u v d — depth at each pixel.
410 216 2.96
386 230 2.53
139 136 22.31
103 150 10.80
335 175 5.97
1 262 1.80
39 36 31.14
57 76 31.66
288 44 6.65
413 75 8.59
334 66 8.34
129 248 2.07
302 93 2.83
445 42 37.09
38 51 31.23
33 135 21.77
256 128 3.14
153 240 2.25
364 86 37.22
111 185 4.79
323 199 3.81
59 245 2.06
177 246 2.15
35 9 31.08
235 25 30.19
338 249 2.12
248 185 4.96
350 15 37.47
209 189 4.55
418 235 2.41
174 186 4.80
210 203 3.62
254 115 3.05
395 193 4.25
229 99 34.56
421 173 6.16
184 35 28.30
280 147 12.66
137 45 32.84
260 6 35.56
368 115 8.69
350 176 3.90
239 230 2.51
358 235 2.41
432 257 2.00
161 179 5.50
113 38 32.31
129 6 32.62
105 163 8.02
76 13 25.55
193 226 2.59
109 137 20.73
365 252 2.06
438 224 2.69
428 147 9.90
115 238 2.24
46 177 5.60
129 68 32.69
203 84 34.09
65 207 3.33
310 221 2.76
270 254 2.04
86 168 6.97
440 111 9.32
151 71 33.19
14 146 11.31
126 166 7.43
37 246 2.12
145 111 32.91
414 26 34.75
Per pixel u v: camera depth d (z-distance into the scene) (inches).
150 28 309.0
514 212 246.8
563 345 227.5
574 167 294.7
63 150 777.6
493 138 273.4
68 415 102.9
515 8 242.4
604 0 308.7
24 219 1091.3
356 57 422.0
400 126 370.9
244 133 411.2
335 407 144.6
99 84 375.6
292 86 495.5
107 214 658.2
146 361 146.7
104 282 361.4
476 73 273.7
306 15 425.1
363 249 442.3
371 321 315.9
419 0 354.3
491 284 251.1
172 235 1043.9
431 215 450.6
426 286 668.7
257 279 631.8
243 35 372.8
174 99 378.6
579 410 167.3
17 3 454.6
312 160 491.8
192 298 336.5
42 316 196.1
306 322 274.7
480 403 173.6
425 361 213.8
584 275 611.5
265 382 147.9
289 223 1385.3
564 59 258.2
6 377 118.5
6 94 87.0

####

■ Task statement:
What is needed is an exact printout of every line from the one with "579 410 167.3" through the end of the data, including both, and nothing more.

■ Task response:
579 410 167.3
17 3 454.6
312 160 491.8
192 298 336.5
42 316 196.1
306 322 274.7
480 403 173.6
425 361 213.8
584 275 611.5
265 382 147.9
289 223 1385.3
564 59 258.2
6 377 118.5
6 94 87.0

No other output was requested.